Tithe on gross or net?
It was the great 19th century preacher, Charles Spurgeon, while addressing a home missions inaugural conference at the Metropolitan Tabernacle in south London in 1889, who said, “In all of my years of service to my Lord, I have discovered a truth that has never failed and has never been compromised. That truth is that it is beyond the realm of possibilities that one has the ability to out give God. Even if I give the whole of my worth to Him, He will find a way to give back to me much more than I gave.”
Because it is impossible to out give God, it becomes a moot point to question whether a business should tithe on gross or net profits. “By your standard of measure it will be measured to you; and more will be given you besides” (Mark 4:24*).
If a business strongly believes in honoring God from the increase He provides, that business should consider tithing from the gross profits and trust that God will provide what is needed after the business pays any creditors and the other expenses.
Many times business profits are tied up in noncash assets, such as building, equipment, stocks, or product. An answer to the tithing question that some Christians businesses have chosen to follow is to give a partial ownership in the business as a tithe. So, as the business prospers, so does the Lord’s portion.

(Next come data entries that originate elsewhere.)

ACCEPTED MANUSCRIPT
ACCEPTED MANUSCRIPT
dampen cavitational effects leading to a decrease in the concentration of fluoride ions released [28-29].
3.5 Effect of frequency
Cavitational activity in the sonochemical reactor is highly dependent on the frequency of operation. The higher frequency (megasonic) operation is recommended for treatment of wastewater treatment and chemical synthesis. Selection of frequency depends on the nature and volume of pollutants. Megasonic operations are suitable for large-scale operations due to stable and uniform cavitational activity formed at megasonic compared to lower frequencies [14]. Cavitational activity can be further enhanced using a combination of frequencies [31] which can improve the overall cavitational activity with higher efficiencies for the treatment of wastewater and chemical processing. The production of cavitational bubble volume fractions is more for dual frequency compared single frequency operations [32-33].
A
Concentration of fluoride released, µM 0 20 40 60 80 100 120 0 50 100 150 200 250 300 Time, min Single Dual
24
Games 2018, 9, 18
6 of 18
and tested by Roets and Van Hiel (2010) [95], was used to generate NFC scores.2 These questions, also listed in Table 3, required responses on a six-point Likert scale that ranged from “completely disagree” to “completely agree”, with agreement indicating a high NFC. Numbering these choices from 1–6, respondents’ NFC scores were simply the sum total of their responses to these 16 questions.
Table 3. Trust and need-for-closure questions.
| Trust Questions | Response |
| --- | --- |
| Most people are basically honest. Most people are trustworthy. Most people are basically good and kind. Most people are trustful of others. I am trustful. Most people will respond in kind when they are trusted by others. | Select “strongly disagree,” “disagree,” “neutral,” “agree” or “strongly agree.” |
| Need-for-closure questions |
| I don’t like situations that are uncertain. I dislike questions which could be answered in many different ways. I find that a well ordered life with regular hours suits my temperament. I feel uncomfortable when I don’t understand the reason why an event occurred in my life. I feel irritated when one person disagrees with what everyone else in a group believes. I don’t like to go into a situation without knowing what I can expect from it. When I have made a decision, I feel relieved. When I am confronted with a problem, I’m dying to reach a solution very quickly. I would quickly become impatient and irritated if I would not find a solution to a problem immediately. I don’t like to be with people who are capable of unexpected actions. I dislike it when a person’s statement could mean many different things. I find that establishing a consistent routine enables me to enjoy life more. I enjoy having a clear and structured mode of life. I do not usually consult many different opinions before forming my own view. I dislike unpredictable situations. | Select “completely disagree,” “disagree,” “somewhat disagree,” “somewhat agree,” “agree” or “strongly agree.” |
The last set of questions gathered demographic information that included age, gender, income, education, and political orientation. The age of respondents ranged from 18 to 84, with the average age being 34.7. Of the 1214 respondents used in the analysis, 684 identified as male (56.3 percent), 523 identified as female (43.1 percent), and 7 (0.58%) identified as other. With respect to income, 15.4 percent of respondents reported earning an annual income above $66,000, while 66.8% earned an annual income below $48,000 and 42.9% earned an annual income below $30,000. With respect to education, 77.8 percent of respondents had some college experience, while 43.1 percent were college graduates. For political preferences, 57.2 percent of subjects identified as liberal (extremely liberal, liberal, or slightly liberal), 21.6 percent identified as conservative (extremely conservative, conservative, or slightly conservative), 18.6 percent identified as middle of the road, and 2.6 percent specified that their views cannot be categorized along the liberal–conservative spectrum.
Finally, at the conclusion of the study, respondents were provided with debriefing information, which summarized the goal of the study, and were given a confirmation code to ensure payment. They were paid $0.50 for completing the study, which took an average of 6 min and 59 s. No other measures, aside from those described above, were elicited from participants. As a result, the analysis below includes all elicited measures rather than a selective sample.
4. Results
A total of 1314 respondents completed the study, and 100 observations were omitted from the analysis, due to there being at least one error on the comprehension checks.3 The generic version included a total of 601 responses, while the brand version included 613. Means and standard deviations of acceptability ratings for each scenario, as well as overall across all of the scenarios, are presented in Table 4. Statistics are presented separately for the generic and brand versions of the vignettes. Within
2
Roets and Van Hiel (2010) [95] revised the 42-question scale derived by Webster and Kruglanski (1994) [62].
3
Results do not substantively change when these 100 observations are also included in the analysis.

Although there is a biblical admonition to give from the firstfruits, or the increase of the business, a business should not give from the portion that belongs to any creditors or any employees.
Business tithes should be given from business profit after overhead expenses, employees’ salaries, and creditors have been paid. Each employer should then tithe on the amount they receive as a salary.
Corporations, unlike businesses, are usually owned by a conglomerate of people from all walks of life and different religious beliefs.
Since one person usually does not own all the stock in a corporation, an individual might consider giving a tenth of the increase in his or her individual stock in the corporation to the Lord.
An alternative method might be to take one-tenth of the company stock and set up a Christian foundation with it, then set a goal to control the company’s future growth and declare the dividends to God’s work.
Individuals as well as businesses should look for ways to give, rather than trying to find ways to prevent or hinder giving, remembering always that God is more interested in our hearts than in any actual gift amount.
There is an admonition in God’s Word to give from our firstfruits, or the increase. This would apply to business as well as personal income.
However, a business owner must remember that the business tithe should be only on the profits that belong to the business, not on what rightfully belongs to creditors, stockholders, employees, or others.